The Creative Spark—Show Not Tell, Like Harry Homer Potter

Grab your drabbest essay and crossbreed it with Harry Potter.  You’ll wind up with Plato Potter, Einstein Potter, or Harry Homer Potter.   Homer the thinker, that is.  In other words, sprinkle in a magical writing device called show not tell. 

But what’s show not tell? When I once wrote a script, I thought show meant action that spun off new action.  Like Transformers versus Rhonda Roussey, ringside, but in script form.  I wondered, “How do I write up action without teetering into telling?”

Perhaps learn to show-not-tell by studying the classics?  But they tell too much.  Borderline tattletales!  Or maybe we should dissect popular writers like James Patterson.  He slips past description and punches us with action, with dialogue, with character thoughts, with character questions.    His few descriptions buffer his stories with relevance, not roundabout ramblings.

But I digress.

To show not tell, avoid the passive voice.  Cut out the is, was, were.  They shove the actor behind the curtain.  Like an audio-only UFC fight.  Audio made Hitler but didn’t win him the war.
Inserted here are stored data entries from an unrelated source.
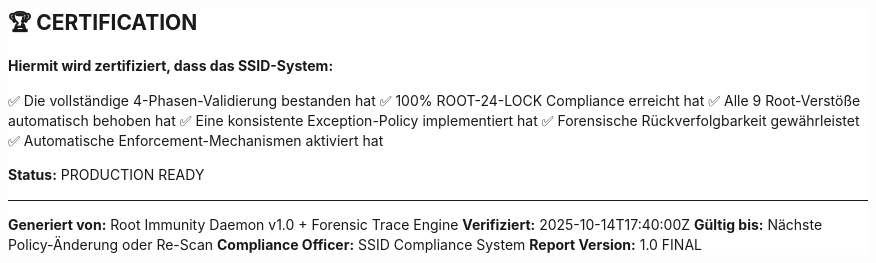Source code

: 
## 🏆 CERTIFICATION

**Hiermit wird zertifiziert, dass das SSID-System:**

✅ Die vollständige 4-Phasen-Validierung bestanden hat
✅ 100% ROOT-24-LOCK Compliance erreicht hat
✅ Alle 9 Root-Verstöße automatisch behoben hat
✅ Eine konsistente Exception-Policy implementiert hat
✅ Forensische Rückverfolgbarkeit gewährleistet
✅ Automatische Enforcement-Mechanismen aktiviert hat

**Status:** PRODUCTION READY

---

**Generiert von:** Root Immunity Daemon v1.0 + Forensic Trace Engine
**Verifiziert:** 2025-10-14T17:40:00Z
**Gültig bis:** Nächste Policy-Änderung oder Re-Scan
**Compliance Officer:** SSID Compliance System
**Report Version:** 1.0 FINAL
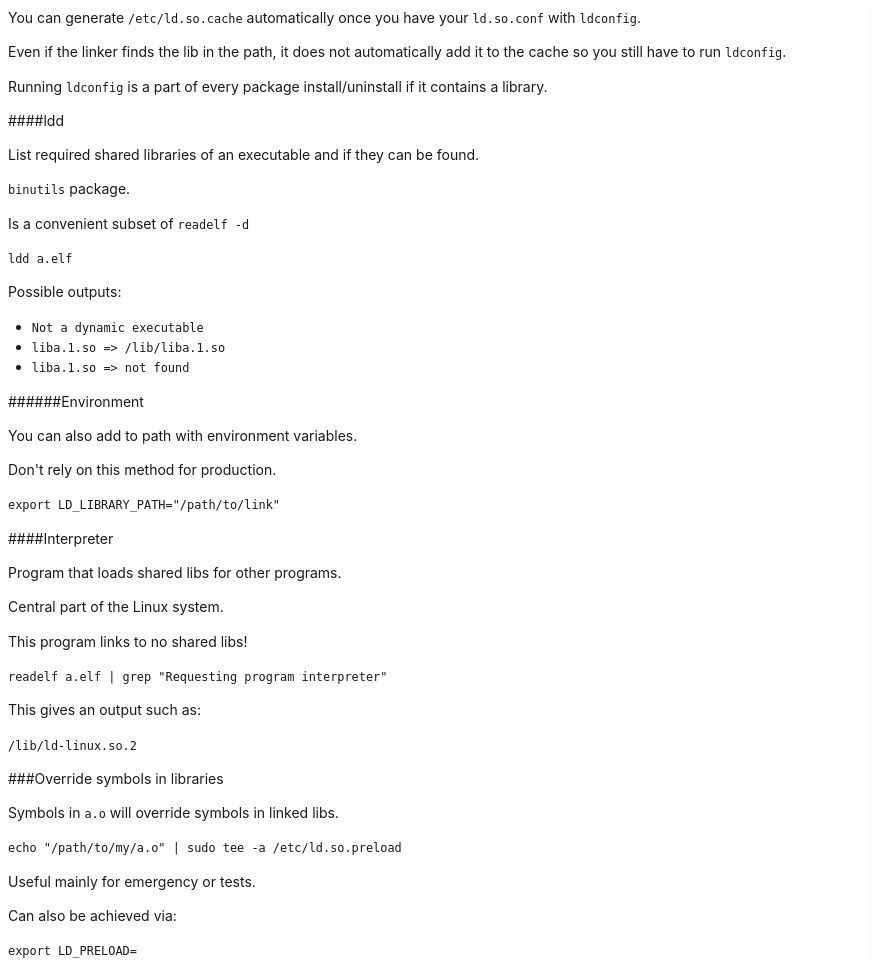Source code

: You can generate `/etc/ld.so.cache` automatically once you have your `ld.so.conf` with `ldconfig`.

Even if the linker finds the lib in the path, it does not automatically add it to the cache so you still have to run `ldconfig`.

Running `ldconfig` is a part of every package install/uninstall if it contains a library.

####ldd

List required shared libraries of an executable and if they can be found.

`binutils` package.

Is a convenient subset of `readelf -d`

    ldd a.elf

Possible outputs:

- `Not a dynamic executable`
- `liba.1.so => /lib/liba.1.so`
- `liba.1.so => not found`

######Environment

You can also add to path with environment variables.

Don't rely on this method for production.

    export LD_LIBRARY_PATH="/path/to/link"

####Interpreter

Program that loads shared libs for other programs.

Central part of the Linux system.

This program links to no shared libs!

    readelf a.elf | grep "Requesting program interpreter"

This gives an output such as:

    /lib/ld-linux.so.2

###Override symbols in libraries

Symbols in `a.o` will override symbols in linked libs.

    echo "/path/to/my/a.o" | sudo tee -a /etc/ld.so.preload

Useful mainly for emergency or tests.

Can also be achieved via:

    export LD_PRELOAD=
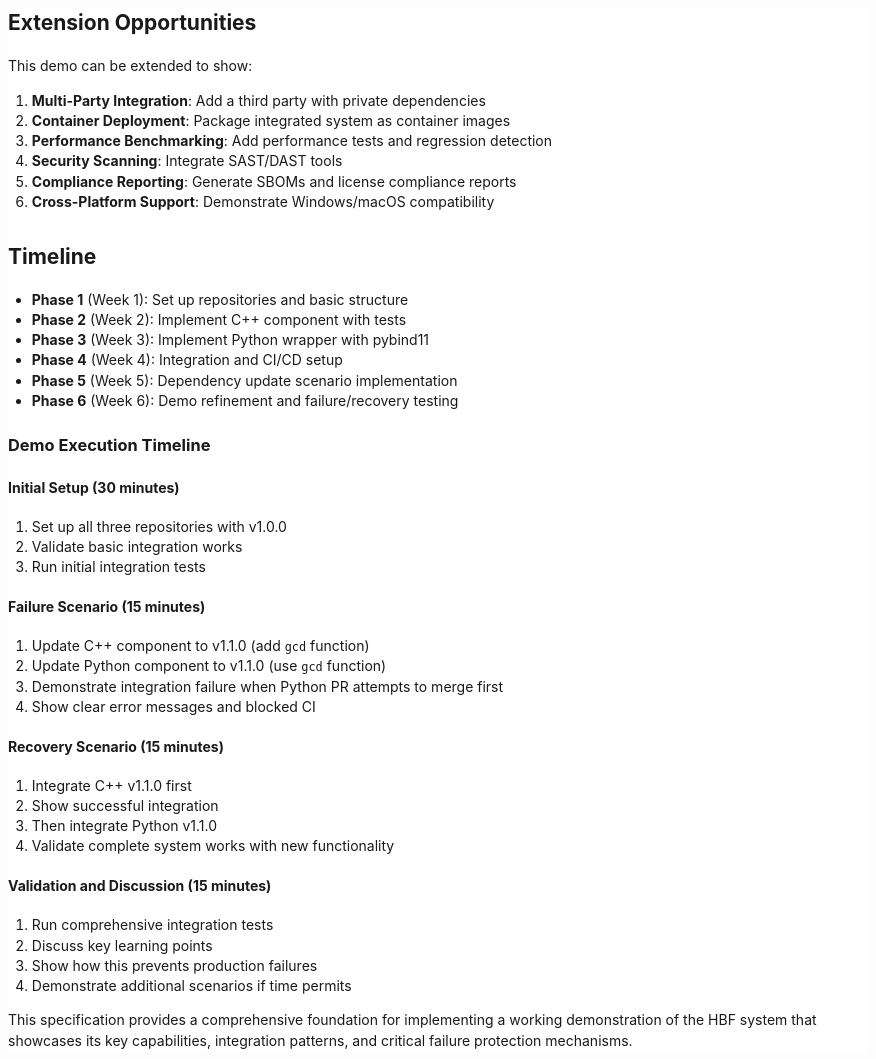 ## Extension Opportunities

This demo can be extended to show:

1. **Multi-Party Integration**: Add a third party with private dependencies
2. **Container Deployment**: Package integrated system as container images
3. **Performance Benchmarking**: Add performance tests and regression detection
4. **Security Scanning**: Integrate SAST/DAST tools
5. **Compliance Reporting**: Generate SBOMs and license compliance reports
6. **Cross-Platform Support**: Demonstrate Windows/macOS compatibility

## Timeline

- **Phase 1** (Week 1): Set up repositories and basic structure
- **Phase 2** (Week 2): Implement C++ component with tests  
- **Phase 3** (Week 3): Implement Python wrapper with pybind11
- **Phase 4** (Week 4): Integration and CI/CD setup
- **Phase 5** (Week 5): Dependency update scenario implementation
- **Phase 6** (Week 6): Demo refinement and failure/recovery testing

### Demo Execution Timeline

#### Initial Setup (30 minutes)
1. Set up all three repositories with v1.0.0
2. Validate basic integration works
3. Run initial integration tests

#### Failure Scenario (15 minutes)  
1. Update C++ component to v1.1.0 (add `gcd` function)
2. Update Python component to v1.1.0 (use `gcd` function)
3. Demonstrate integration failure when Python PR attempts to merge first
4. Show clear error messages and blocked CI

#### Recovery Scenario (15 minutes)
1. Integrate C++ v1.1.0 first 
2. Show successful integration
3. Then integrate Python v1.1.0
4. Validate complete system works with new functionality

#### Validation and Discussion (15 minutes)
1. Run comprehensive integration tests
2. Discuss key learning points
3. Show how this prevents production failures
4. Demonstrate additional scenarios if time permits

This specification provides a comprehensive foundation for implementing a working demonstration of the HBF system that showcases its key capabilities, integration patterns, and critical failure protection mechanisms.
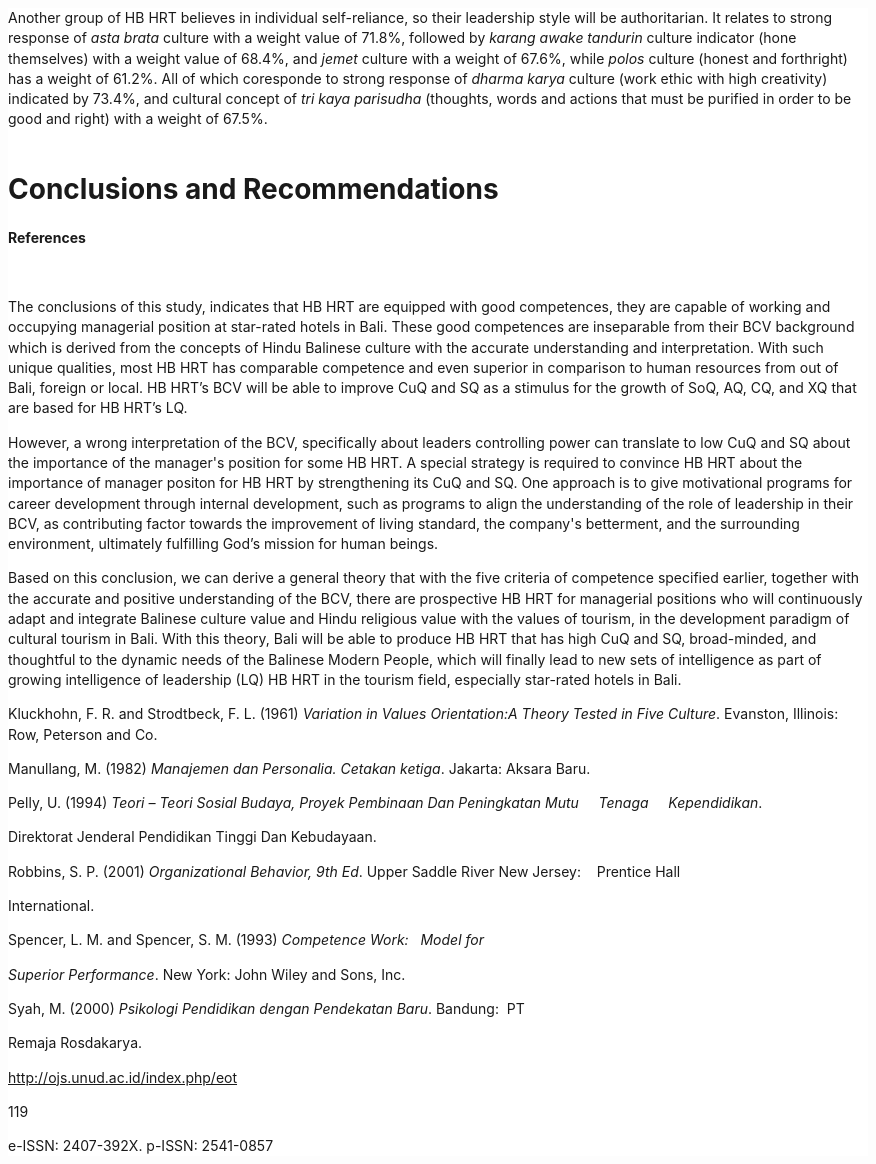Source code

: <p><span class="font1">Another group of HB HRT believes in individual self-reliance, so their leadership style will be authoritarian. It relates to strong response of </span><span class="font1" style="font-style:italic;">asta brata</span><span class="font1"> culture with a weight value of 71.8%, followed by </span><span class="font1" style="font-style:italic;">karang awake tandurin</span><span class="font1"> culture indicator (hone themselves) with a weight value of 68.4%, and </span><span class="font1" style="font-style:italic;">jemet </span><span class="font1">culture with a weight of 67.6%, while </span><span class="font1" style="font-style:italic;">polos </span><span class="font1">culture (honest and forthright) has a weight of 61.2%. All of which coresponde to strong response of </span><span class="font1" style="font-style:italic;">dharma karya</span><span class="font1"> culture (work ethic with high creativity) indicated by 73.4%, and cultural concept of </span><span class="font1" style="font-style:italic;">tri kaya parisudha </span><span class="font1">(thoughts, words and actions that must be purified in order to be good and right) with a weight of 67.5%.</span></p>
<h1><a name="bookmark6"></a><span class="font1" style="font-weight:bold;"><a name="bookmark7"></a>Conclusions and Recommendations</span></h1>
<div>
<p><span class="font1" style="font-weight:bold;">References</span></p>
</div><br clear="all">
<p><span class="font1">The conclusions of this study, indicates that HB HRT are equipped with good competences, they are capable of working and occupying managerial position at star-rated hotels in Bali. These good competences are inseparable from their BCV background which is derived from the concepts of Hindu Balinese culture with the accurate understanding and interpretation. With such unique qualities, most HB HRT has comparable competence and even superior in comparison to human resources from out of Bali, foreign or local. HB HRT’s BCV will be able to improve CuQ and SQ as a stimulus for the growth of SoQ, AQ, CQ, and XQ that are based for HB HRT’s LQ.</span></p>
<p><span class="font1">However, a wrong interpretation of the BCV, specifically about leaders controlling power can translate to low CuQ and SQ about the importance of the manager's position for some HB HRT. A special strategy is required to convince HB HRT about the importance of manager positon for HB HRT by strengthening its CuQ and SQ. One approach is to give motivational programs for career development through internal development, such as programs to align the understanding of the role of leadership in their BCV, as contributing factor towards the improvement of living standard, the company's betterment, and the surrounding environment, ultimately fulfilling God’s mission for human beings.</span></p>
<p><span class="font1">Based on this conclusion, we can derive a general theory that with the five criteria of competence specified earlier, together with the accurate and positive understanding of the BCV, there are prospective HB HRT for managerial positions who will continuously adapt and integrate Balinese culture value and Hindu religious value with the values of tourism, in the development paradigm of cultural tourism in Bali. With this theory, Bali will be able to produce HB HRT that has high CuQ and SQ, broad-minded, and thoughtful to the dynamic needs of the Balinese Modern People, which will finally lead to new sets of intelligence as part of growing intelligence of leadership (LQ) HB HRT in the tourism field, especially star-rated hotels in Bali.</span></p>
<p><span class="font1">Kluckhohn, F. R. and Strodtbeck, F. L. (1961) </span><span class="font1" style="font-style:italic;">Variation in Values Orientation:A Theory Tested in Five Culture</span><span class="font1">. Evanston, Illinois: Row, Peterson and Co.</span></p>
<p><span class="font1">Manullang, M. (1982) </span><span class="font1" style="font-style:italic;">Manajemen dan Personalia. Cetakan ketiga</span><span class="font1">. Jakarta: Aksara Baru.</span></p>
<p><span class="font1">Pelly, U. (1994) </span><span class="font1" style="font-style:italic;">Teori – Teori Sosial Budaya, Proyek Pembinaan Dan Peningkatan Mutu &nbsp;&nbsp;&nbsp;&nbsp;Tenaga &nbsp;&nbsp;&nbsp;&nbsp;Kependidikan</span><span class="font1">.</span></p>
<p><span class="font1">Direktorat Jenderal Pendidikan Tinggi Dan Kebudayaan.</span></p>
<p><span class="font1">Robbins, S. P. (2001) </span><span class="font1" style="font-style:italic;">Organizational Behavior, 9th Ed</span><span class="font1">. Upper Saddle River New Jersey: &nbsp;&nbsp;&nbsp;Prentice Hall</span></p>
<p><span class="font1">International.</span></p>
<p><span class="font1">Spencer, L. M. and Spencer, S. M. (1993) </span><span class="font1" style="font-style:italic;">Competence Work: &nbsp;&nbsp;Model for</span></p>
<p><span class="font1" style="font-style:italic;">Superior Performance</span><span class="font1">. New York: John Wiley and Sons, Inc.</span></p>
<p><span class="font1">Syah, M. (2000) </span><span class="font1" style="font-style:italic;">Psikologi Pendidikan dengan Pendekatan Baru</span><span class="font1">. Bandung: &nbsp;PT</span></p>
<p><span class="font1">Remaja Rosdakarya.</span></p>
<p><a href="http://ojs.unud.ac.id/index.php/eot"><span class="font1">http://ojs.unud.ac.id/index.php/eot</span></a></p>
<p><span class="font1">119</span></p>
<p><span class="font1">e-ISSN: 2407-392X. p-ISSN: 2541-0857</span></p>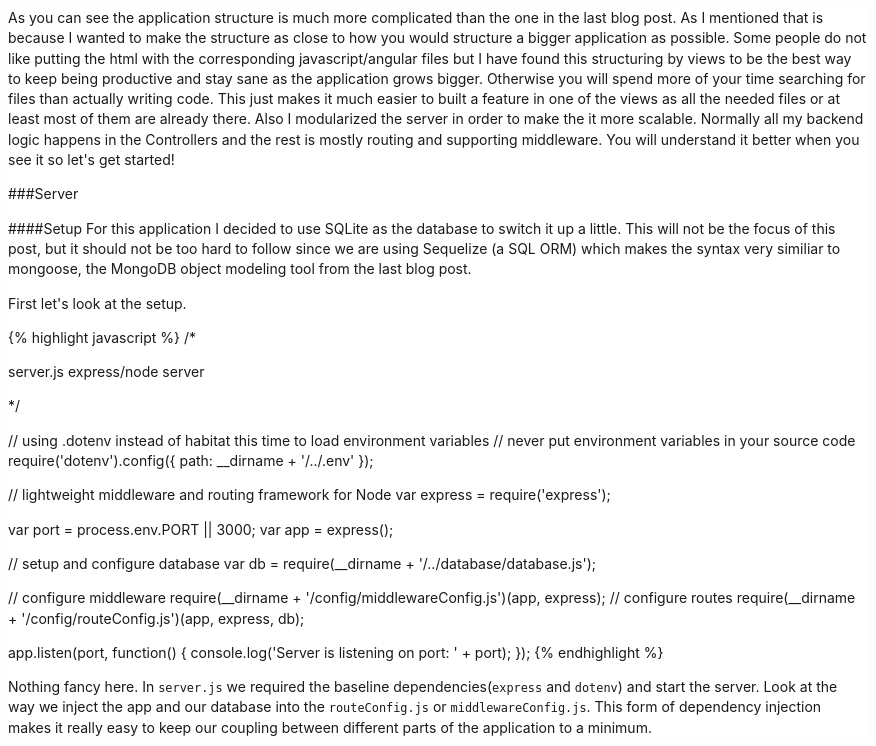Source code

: As you can see the application structure is much more complicated than the one in the last blog post. As I mentioned that is because I wanted to make the structure as close to how you would structure a bigger application as possible. Some people do not like putting the html with the corresponding javascript/angular files but I have found this structuring by views to be the best way to keep being productive and stay sane as the application grows bigger. Otherwise you will spend more of your time searching for files than actually writing code. This just makes it much easier to built a feature in one of the views as all the needed files or at least most of them are already there. Also I modularized the server in order to make the it more scalable. Normally all my backend logic happens in the Controllers and the rest is mostly routing and supporting middleware. You will understand it better when you see it so let's get started!

###Server

####Setup
For this application I decided to use SQLite as the database to switch it up a little. This will not be the focus of this post, but it should not be too hard to follow since we are using Sequelize (a SQL ORM) which makes the syntax very similiar to mongoose, the MongoDB object modeling tool from the last blog post.

First let's look at the setup.

{% highlight javascript %}
/*

server.js
express/node server 

*/

// using .dotenv instead of habitat this time to load environment variables
// never put environment variables in your source code
require('dotenv').config({
  path: __dirname + '/../.env'
});

// lightweight middleware and routing framework for Node
var express = require('express');

var port = process.env.PORT || 3000;
var app = express();

// setup and configure database
var db = require(__dirname + '/../database/database.js');

// configure middleware
require(__dirname + '/config/middlewareConfig.js')(app, express);
// configure routes
require(__dirname + '/config/routeConfig.js')(app, express, db);

app.listen(port, function() {
  console.log('Server is listening on port: ' + port);
});
{% endhighlight %}

Nothing fancy here. In `server.js` we required the baseline dependencies(`express` and `dotenv`) and start the server. Look at the way we inject the app and our database into the `routeConfig.js` or `middlewareConfig.js`. This form of dependency injection makes it really easy to keep our coupling between different parts of the application to a minimum.
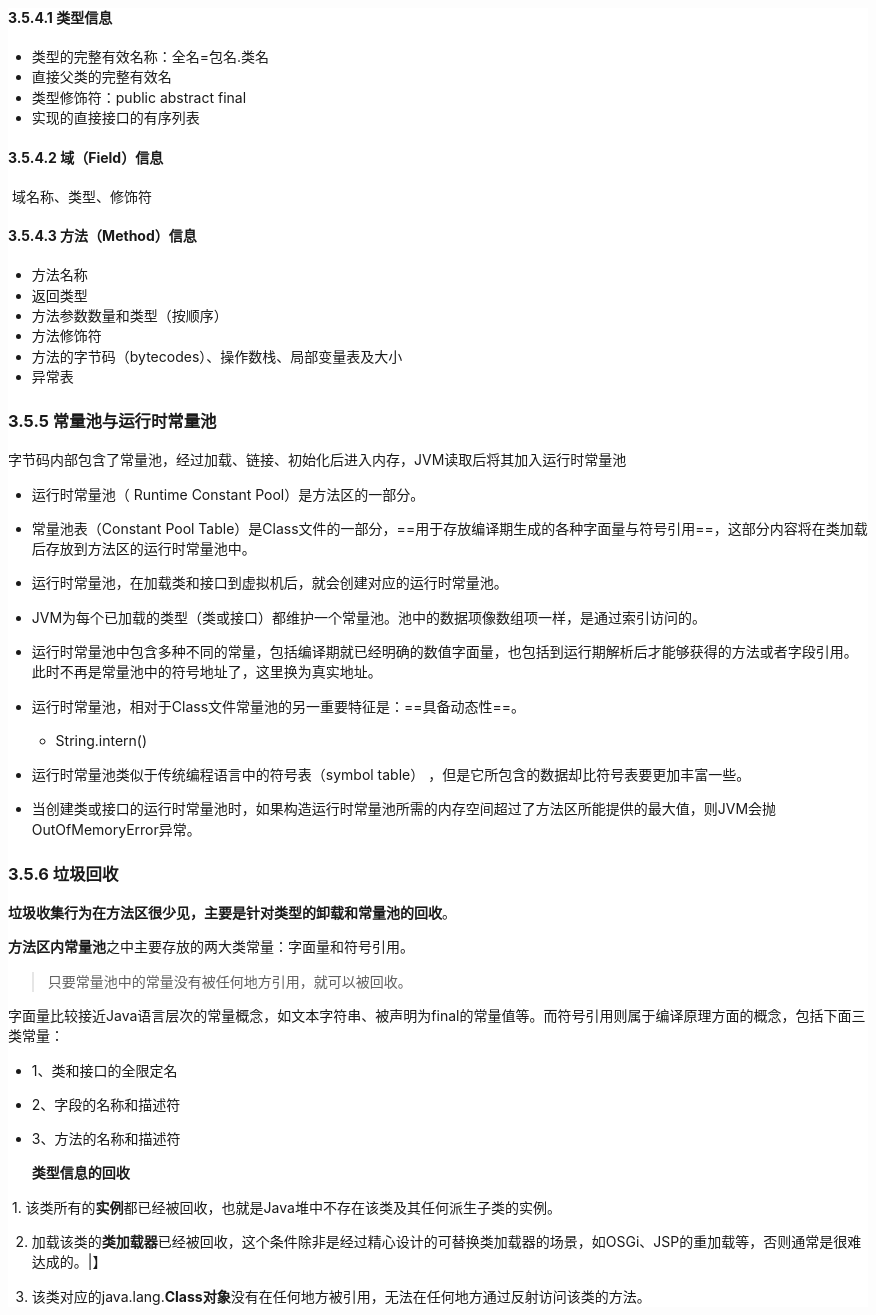 #### 3.5.4.1 类型信息

- 类型的完整有效名称：全名=包名.类名
- 直接父类的完整有效名
- 类型修饰符：public abstract final
- 实现的直接接口的有序列表

#### 3.5.4.2 域（Field）信息

​	域名称、类型、修饰符

#### 3.5.4.3 方法（Method）信息

- 方法名称
- 返回类型
- 方法参数数量和类型（按顺序）
- 方法修饰符
- 方法的字节码（bytecodes）、操作数栈、局部变量表及大小
- 异常表

### 3.5.5 常量池与运行时常量池

​	字节码内部包含了常量池，经过加载、链接、初始化后进入内存，JVM读取后将其加入运行时常量池

- 运行时常量池（ Runtime Constant Pool）是方法区的一部分。
- 常量池表（Constant Pool Table）是Class文件的一部分，==用于存放编译期生成的各种字面量与符号引用==，这部分内容将在类加载后存放到方法区的运行时常量池中。
- 运行时常量池，在加载类和接口到虚拟机后，就会创建对应的运行时常量池。
- JVM为每个已加载的类型（类或接口）都维护一个常量池。池中的数据项像数组项一样，是通过索引访问的。
- 运行时常量池中包含多种不同的常量，包括编译期就已经明确的数值字面量，也包括到运行期解析后才能够获得的方法或者字段引用。此时不再是常量池中的符号地址了，这里换为真实地址。

- 运行时常量池，相对于Class文件常量池的另一重要特征是：==具备动态性==。
  - String.intern()

- 运行时常量池类似于传统编程语言中的符号表（symbol table） ，但是它所包含的数据却比符号表要更加丰富一些。
- 当创建类或接口的运行时常量池时，如果构造运行时常量池所需的内存空间超过了方法区所能提供的最大值，则JVM会抛OutOfMemoryError异常。

### 3.5.6 垃圾回收

​	**垃圾收集行为在方法区很少见，主要是针对类型的卸载和常量池的回收**。

​	**方法区内常量池**之中主要存放的两大类常量：字面量和符号引用。

> 只要常量池中的常量没有被任何地方引用，就可以被回收。

​	字面量比较接近Java语言层次的常量概念，如文本字符串、被声明为final的常量值等。而符号引用则属于编译原理方面的概念，包括下面三类常量：

- 1、类和接口的全限定名
- 2、字段的名称和描述符
- 3、方法的名称和描述符

  **类型信息的回收**

​	1. 该类所有的**实例**都已经被回收，也就是Java堆中不存在该类及其任何派生子类的实例。

2. 加载该类的**类加载器**已经被回收，这个条件除非是经过精心设计的可替换类加载器的场景，如OSGi、JSP的重加载等，否则通常是很难达成的。|】

3. 该类对应的java.lang.**Class对象**没有在任何地方被引用，无法在任何地方通过反射访问该类的方法。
We love play-by-plays.  The upper cut.  The shooting pain in the nose.  The watering eyes.  The stagger.  The head cracking the canvas.  “’It gets easier, they say,’ he whimpered.  A gush of blood oozed onto his tongue.  So that’s the salt of a sucker-punch lunch!”

Show not tell the gore, the thrills, the motives, and the emotions.  Showing showers writing with liveliness.  Showing grips us with action and hurls us to the next sentence.

Janice Hardy shows simplified ways to make your writing show not tell in her book Understanding Show, Don’t Tell (And Really Getting it): Learn How to Find—and Fix—Told Prose in Your Writing.  Four ways to show not tell that she wrote about: (1) direct action, (2) dialogue, (3) character thoughts, and (4) character questions.  Just like James Patterson was doing!

Other ways include:

  • Don’t tell the motivation with a “to [verb].” For instance, “She picked up the book to tear out a page.”  Instead, “simply changing ‘to’ to ‘and’ usually fixes the problem” (p.  69): “She picked up the book and tore out a page.”
  • Don’t use the word “decided.” Instead, use character thoughts, character dialogue, direct action, or character questions to reveal the choice made. “He decided to enter the tornado” could turn into, “’Holy crap! The tornado’s head flicked, turning toward Tom.  ‘Looks like Momma’s homemade waffle cones.  Double dipped’.  Tom grabbed kneeling Peter by the collar.  ‘We’re going in!’”
  • Skip using “because.” Better yet, just replace it with a period.  “He loved Sally because she looked like his koala bear teddy from grade three” would turn into, “He loved Sally.  She looked like his koala bear teddy from grade three.”
  • “When” takes the surprise from the action. “He screamed when the mad passenger, midflight, unlatched the door” could become, “’Drunkard.  Stay off my flight.’  Tom buried his head further into his book.  But the drunkard’s slurring got louder, closer.  Tom stiffened.  A sudden heavy thud hit Tom’s chest.  A waft of whiskey stung his nostrils.  ‘Get off me!’  A shoulder buried Tom’s eyes.  A deafening hiss sounded, and a force pulled Tom’s body off his seat.  ‘The window’s open!’  Tom screamed.”
  • Don’t use “felt” to represent an internal emotion. “She felt sad” could become “She hunched over, her head slapping into the palm of her hands.  Her chest sunk as a tear slid off the tip of her nose.”

Surely, academic writing needs more show not tell.  After all, a bored prof might dock you after reading a single page.  Instead, finesse your essays with your inner Harry Homer Potter.  Homer the thinker, that is.